Photos with calibration data:
——

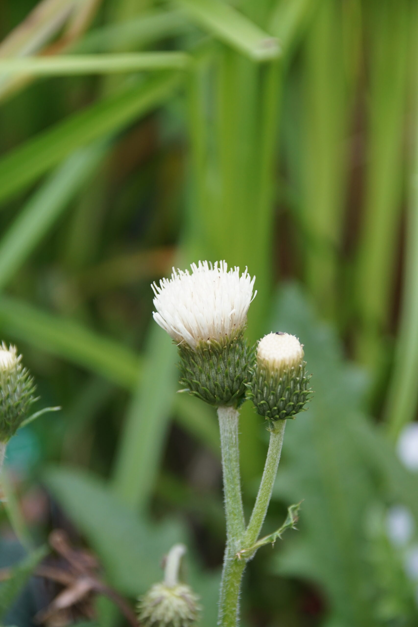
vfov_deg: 8.6
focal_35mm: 240
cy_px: 314
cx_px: 209
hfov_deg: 5.7
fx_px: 4179
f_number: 8
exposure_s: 1/80
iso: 400
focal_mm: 160
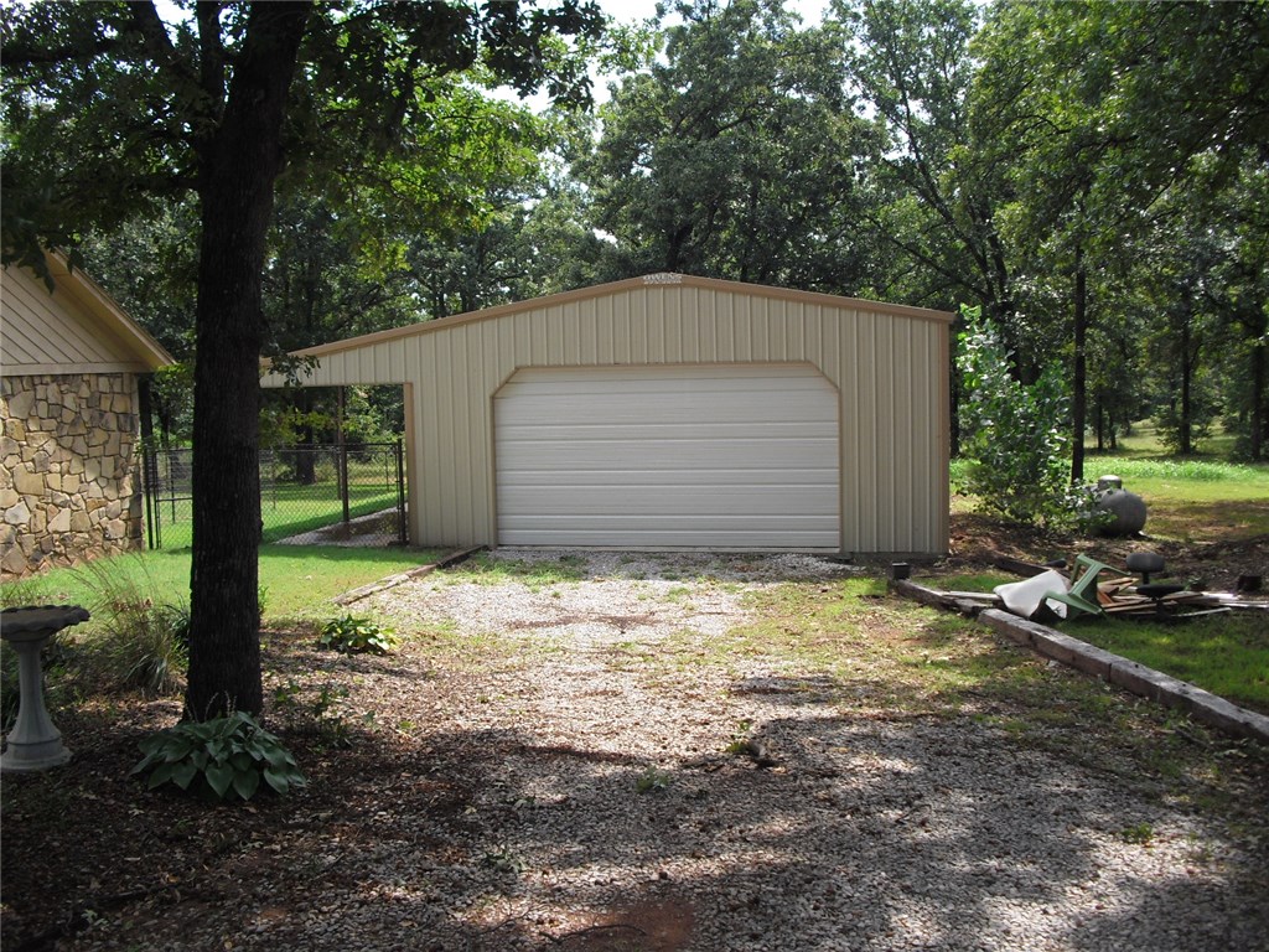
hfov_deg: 51.4
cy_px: 476
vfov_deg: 39.7
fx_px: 1320
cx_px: 634
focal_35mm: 36
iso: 100
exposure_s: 1/80
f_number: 7.8
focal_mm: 6.3
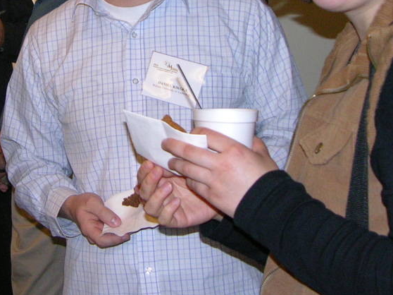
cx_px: 96
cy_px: 62
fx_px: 976
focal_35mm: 86
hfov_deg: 22.5
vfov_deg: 17.0
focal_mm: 8.9
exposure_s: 1/60.1
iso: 200
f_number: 2.8
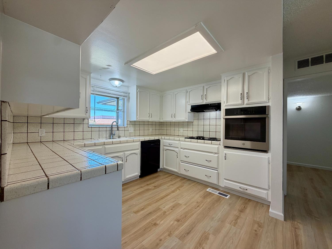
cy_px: 124
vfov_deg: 85.7
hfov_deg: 102.1
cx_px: 166
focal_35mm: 14
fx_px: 134
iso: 100
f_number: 2.2
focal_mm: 2.22
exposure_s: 1/120
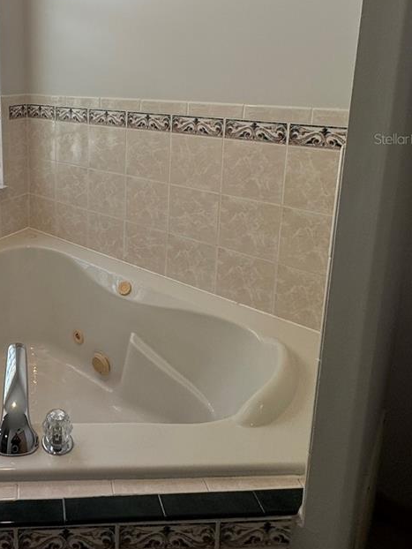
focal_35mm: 27
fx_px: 428
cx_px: 40
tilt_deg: -10.0
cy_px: 139
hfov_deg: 46.3
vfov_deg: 61.7
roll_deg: +1.0
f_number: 2.2
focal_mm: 2.22
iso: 50
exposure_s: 1/120
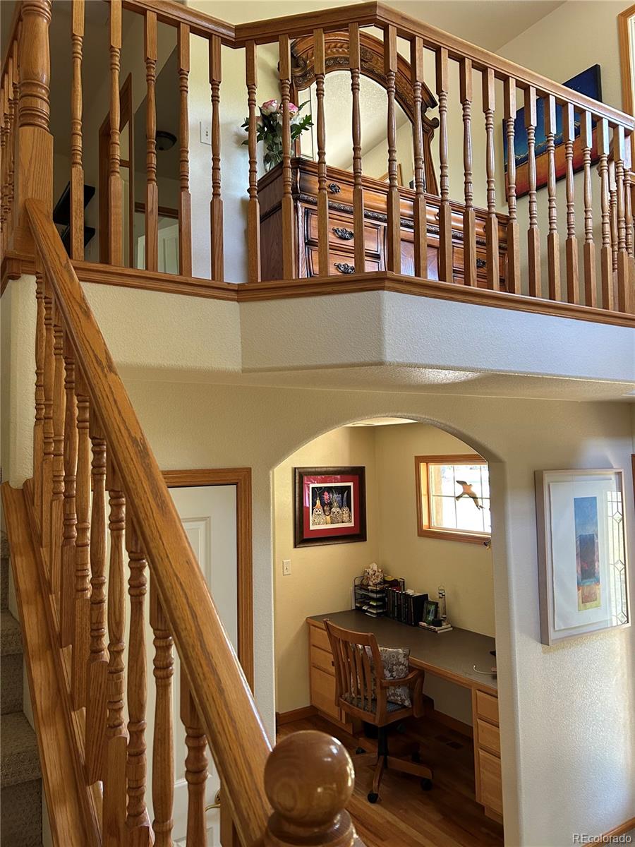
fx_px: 636
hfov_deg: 53.1
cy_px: 424
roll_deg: +1.6
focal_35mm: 26
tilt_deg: +4.9
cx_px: 318
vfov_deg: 67.3
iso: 200
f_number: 1.5
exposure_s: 1/60
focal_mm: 5.7
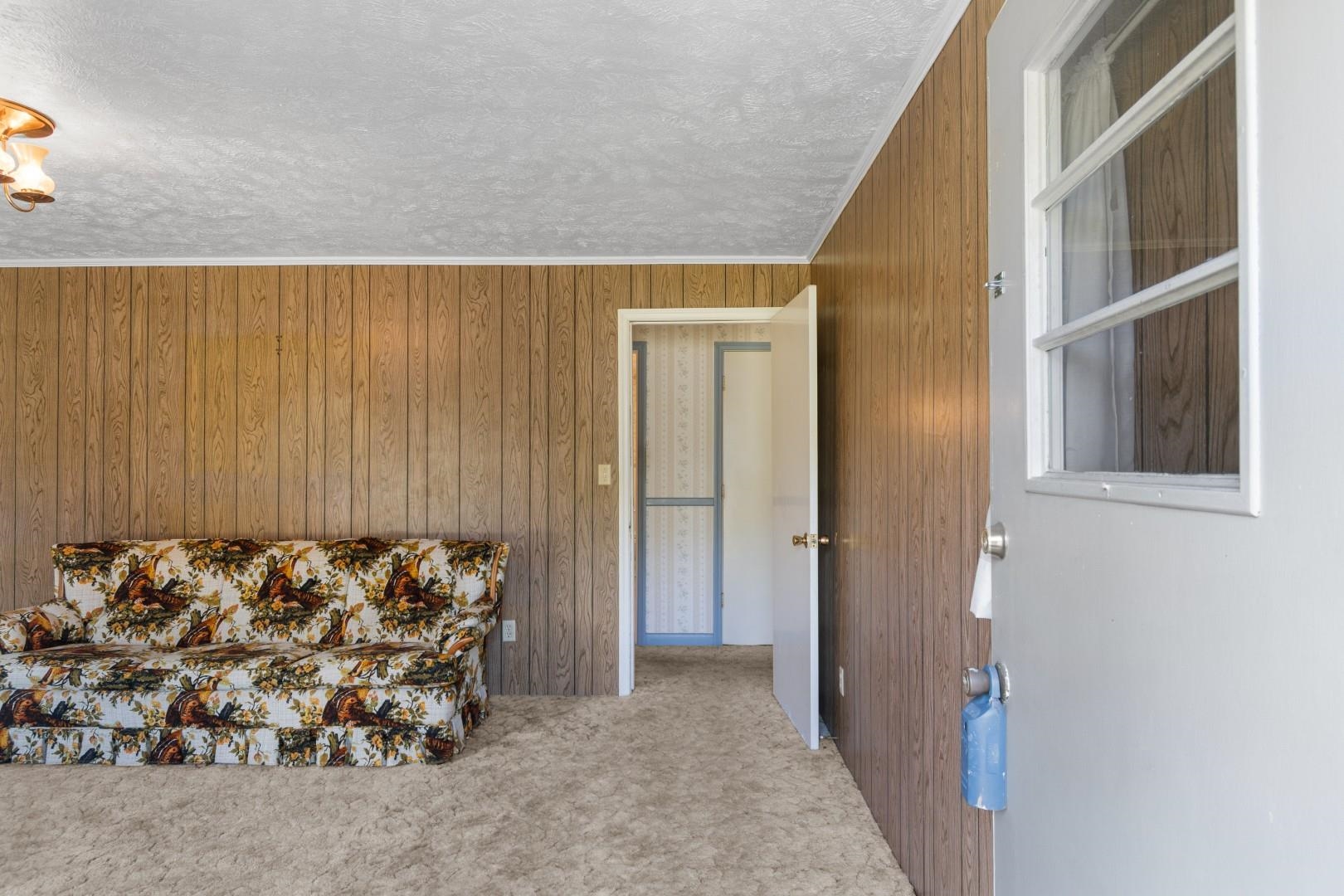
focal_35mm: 21
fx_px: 784
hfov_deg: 81.2
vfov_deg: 59.5
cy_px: 448
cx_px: 672
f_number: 5
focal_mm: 14
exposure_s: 1/6
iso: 100
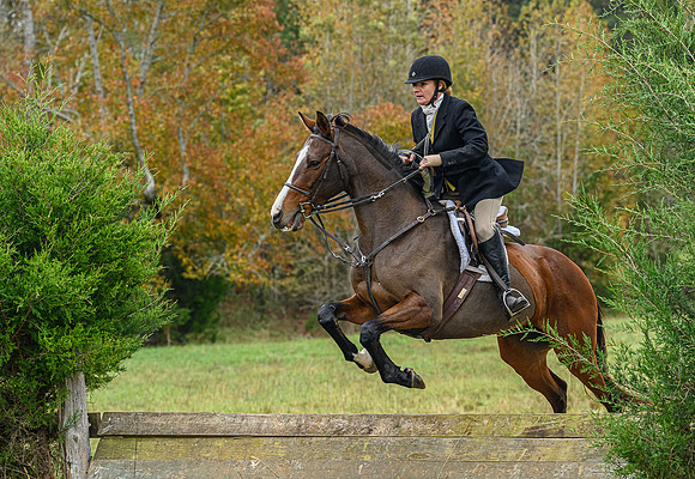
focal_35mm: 124
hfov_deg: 16.4
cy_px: 235
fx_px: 2411
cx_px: 361
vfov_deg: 11.4
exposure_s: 1/800
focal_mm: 82
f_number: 3.5
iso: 1000
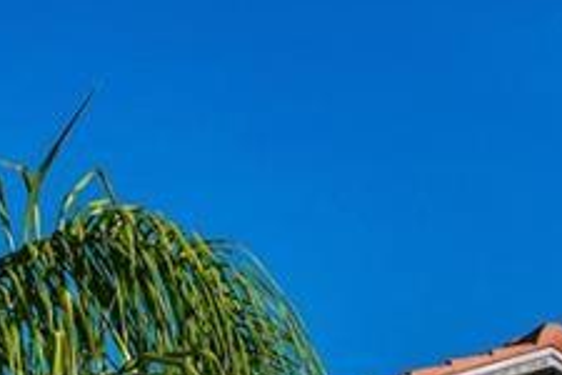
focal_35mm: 135
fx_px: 2107
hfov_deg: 14.9
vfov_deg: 8.6
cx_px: 572
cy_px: 1081
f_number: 6.3
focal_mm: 19
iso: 250
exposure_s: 1/2500
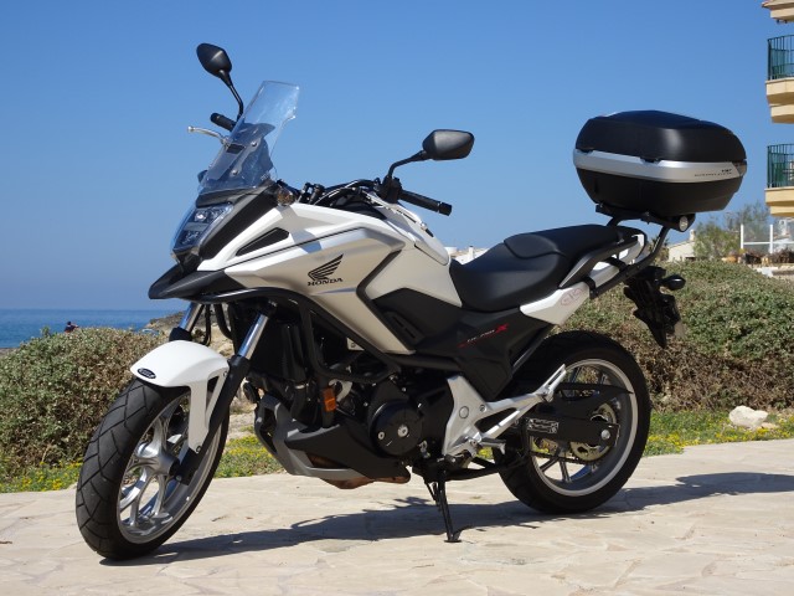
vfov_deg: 22.3
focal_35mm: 66
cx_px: 397
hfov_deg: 29.4
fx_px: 1514
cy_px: 298
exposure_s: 1/800
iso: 80
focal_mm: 11.32
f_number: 4.5
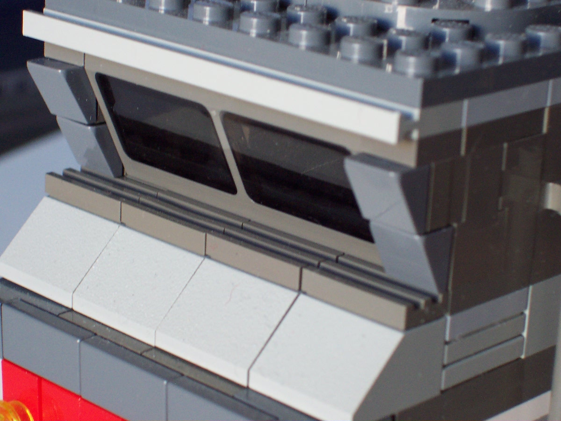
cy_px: 210
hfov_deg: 17.7
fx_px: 1799
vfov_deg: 13.3
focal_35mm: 111
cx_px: 280
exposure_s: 1/20
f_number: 4.8
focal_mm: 16.8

——

_YOUR INSTRUCTIONS_
Copy out each record shown above without alteration, skipping any picture.

_THE ANSWER_
vfov_deg: 8.6
focal_35mm: 240
cy_px: 314
cx_px: 209
hfov_deg: 5.7
fx_px: 4179
f_number: 8
exposure_s: 1/80
iso: 400
focal_mm: 160
hfov_deg: 51.4
cy_px: 476
vfov_deg: 39.7
fx_px: 1320
cx_px: 634
focal_35mm: 36
iso: 100
exposure_s: 1/80
f_number: 7.8
focal_mm: 6.3
cx_px: 96
cy_px: 62
fx_px: 976
focal_35mm: 86
hfov_deg: 22.5
vfov_deg: 17.0
focal_mm: 8.9
exposure_s: 1/60.1
iso: 200
f_number: 2.8
cy_px: 124
vfov_deg: 85.7
hfov_deg: 102.1
cx_px: 166
focal_35mm: 14
fx_px: 134
iso: 100
f_number: 2.2
focal_mm: 2.22
exposure_s: 1/120
focal_35mm: 27
fx_px: 428
cx_px: 40
tilt_deg: -10.0
cy_px: 139
hfov_deg: 46.3
vfov_deg: 61.7
roll_deg: +1.0
f_number: 2.2
focal_mm: 2.22
iso: 50
exposure_s: 1/120
fx_px: 636
hfov_deg: 53.1
cy_px: 424
roll_deg: +1.6
focal_35mm: 26
tilt_deg: +4.9
cx_px: 318
vfov_deg: 67.3
iso: 200
f_number: 1.5
exposure_s: 1/60
focal_mm: 5.7
focal_35mm: 21
fx_px: 784
hfov_deg: 81.2
vfov_deg: 59.5
cy_px: 448
cx_px: 672
f_number: 5
focal_mm: 14
exposure_s: 1/6
iso: 100
focal_35mm: 124
hfov_deg: 16.4
cy_px: 235
fx_px: 2411
cx_px: 361
vfov_deg: 11.4
exposure_s: 1/800
focal_mm: 82
f_number: 3.5
iso: 1000
focal_35mm: 135
fx_px: 2107
hfov_deg: 14.9
vfov_deg: 8.6
cx_px: 572
cy_px: 1081
f_number: 6.3
focal_mm: 19
iso: 250
exposure_s: 1/2500
vfov_deg: 22.3
focal_35mm: 66
cx_px: 397
hfov_deg: 29.4
fx_px: 1514
cy_px: 298
exposure_s: 1/800
iso: 80
focal_mm: 11.32
f_number: 4.5
cy_px: 210
hfov_deg: 17.7
fx_px: 1799
vfov_deg: 13.3
focal_35mm: 111
cx_px: 280
exposure_s: 1/20
f_number: 4.8
focal_mm: 16.8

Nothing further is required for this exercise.